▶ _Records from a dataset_

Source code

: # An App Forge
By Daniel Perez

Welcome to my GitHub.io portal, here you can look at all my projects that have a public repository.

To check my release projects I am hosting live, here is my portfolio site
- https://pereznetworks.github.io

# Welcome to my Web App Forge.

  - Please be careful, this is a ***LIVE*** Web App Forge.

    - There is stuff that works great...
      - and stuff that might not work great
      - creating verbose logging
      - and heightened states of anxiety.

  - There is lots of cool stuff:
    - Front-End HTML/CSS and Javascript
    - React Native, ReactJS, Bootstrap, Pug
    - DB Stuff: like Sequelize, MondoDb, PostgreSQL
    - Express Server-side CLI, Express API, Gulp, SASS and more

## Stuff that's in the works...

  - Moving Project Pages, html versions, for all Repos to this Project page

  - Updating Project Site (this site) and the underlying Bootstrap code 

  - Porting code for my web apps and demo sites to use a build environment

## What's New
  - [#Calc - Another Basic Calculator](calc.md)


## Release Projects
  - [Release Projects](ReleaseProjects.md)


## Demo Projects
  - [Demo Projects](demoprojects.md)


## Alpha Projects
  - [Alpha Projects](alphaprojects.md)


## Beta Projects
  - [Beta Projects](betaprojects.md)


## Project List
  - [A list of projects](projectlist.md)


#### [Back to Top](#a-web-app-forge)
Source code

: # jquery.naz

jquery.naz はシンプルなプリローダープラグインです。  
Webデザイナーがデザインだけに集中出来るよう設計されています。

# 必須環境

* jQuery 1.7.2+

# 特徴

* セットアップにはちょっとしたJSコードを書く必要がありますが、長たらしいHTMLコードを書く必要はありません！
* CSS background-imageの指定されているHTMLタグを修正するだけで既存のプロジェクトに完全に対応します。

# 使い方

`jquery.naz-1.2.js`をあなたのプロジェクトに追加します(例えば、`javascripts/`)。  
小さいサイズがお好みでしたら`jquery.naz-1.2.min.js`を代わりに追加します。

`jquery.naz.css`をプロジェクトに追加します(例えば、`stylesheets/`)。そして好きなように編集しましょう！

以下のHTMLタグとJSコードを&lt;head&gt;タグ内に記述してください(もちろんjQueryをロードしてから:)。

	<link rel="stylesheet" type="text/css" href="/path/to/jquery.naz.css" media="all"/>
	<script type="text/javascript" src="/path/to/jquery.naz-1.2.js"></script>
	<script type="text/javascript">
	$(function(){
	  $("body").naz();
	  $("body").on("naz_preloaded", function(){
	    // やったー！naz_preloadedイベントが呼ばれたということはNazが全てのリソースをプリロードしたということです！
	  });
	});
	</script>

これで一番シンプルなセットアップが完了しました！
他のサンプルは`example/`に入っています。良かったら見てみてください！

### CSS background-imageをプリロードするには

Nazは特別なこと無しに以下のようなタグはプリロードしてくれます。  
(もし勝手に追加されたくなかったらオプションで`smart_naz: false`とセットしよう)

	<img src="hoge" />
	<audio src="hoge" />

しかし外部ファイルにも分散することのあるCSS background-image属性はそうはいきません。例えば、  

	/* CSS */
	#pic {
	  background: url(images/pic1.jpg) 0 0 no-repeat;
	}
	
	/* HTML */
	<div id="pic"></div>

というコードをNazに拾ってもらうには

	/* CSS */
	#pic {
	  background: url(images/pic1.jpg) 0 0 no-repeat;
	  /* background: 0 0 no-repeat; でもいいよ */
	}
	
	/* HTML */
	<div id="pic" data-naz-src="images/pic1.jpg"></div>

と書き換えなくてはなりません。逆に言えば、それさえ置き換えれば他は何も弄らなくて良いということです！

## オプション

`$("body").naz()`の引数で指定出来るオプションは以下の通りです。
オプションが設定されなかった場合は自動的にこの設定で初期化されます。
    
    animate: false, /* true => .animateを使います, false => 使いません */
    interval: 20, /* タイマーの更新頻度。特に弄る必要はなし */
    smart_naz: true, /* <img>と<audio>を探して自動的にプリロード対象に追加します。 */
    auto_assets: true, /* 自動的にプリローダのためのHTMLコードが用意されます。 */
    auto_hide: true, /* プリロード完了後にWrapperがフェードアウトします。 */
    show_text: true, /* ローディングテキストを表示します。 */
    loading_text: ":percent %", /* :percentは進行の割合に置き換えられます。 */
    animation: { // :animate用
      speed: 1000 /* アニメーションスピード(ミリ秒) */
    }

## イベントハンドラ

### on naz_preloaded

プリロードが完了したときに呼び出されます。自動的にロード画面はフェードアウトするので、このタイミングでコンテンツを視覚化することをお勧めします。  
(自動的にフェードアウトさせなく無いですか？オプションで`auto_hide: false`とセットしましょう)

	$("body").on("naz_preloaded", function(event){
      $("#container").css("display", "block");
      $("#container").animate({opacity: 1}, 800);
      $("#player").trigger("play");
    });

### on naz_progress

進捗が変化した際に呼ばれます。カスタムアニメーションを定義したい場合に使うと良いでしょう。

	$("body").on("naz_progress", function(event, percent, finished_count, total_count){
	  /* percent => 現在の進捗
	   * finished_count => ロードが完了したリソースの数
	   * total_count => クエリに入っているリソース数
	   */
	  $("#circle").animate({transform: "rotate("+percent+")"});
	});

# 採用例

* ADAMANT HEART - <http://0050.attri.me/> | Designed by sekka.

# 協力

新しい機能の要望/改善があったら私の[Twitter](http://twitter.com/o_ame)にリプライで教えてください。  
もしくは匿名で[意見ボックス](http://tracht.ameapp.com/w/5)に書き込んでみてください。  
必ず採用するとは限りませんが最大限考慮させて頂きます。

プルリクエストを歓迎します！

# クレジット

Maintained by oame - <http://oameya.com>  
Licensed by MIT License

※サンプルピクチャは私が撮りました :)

▶ _How to complete this task_
Copy out the lines above word for word, beginning with the line containing "- Please be" and ending with the line containing "## Stuff that's in the works...", both included.

▶ _Finished task_
  - Please be careful, this is a ***LIVE*** Web App Forge.

    - There is stuff that works great...
      - and stuff that might not work great
      - creating verbose logging
      - and heightened states of anxiety.

  - There is lots of cool stuff:
    - Front-End HTML/CSS and Javascript
    - React Native, ReactJS, Bootstrap, Pug
    - DB Stuff: like Sequelize, MondoDb, PostgreSQL
    - Express Server-side CLI, Express API, Gulp, SASS and more

## Stuff that's in the works...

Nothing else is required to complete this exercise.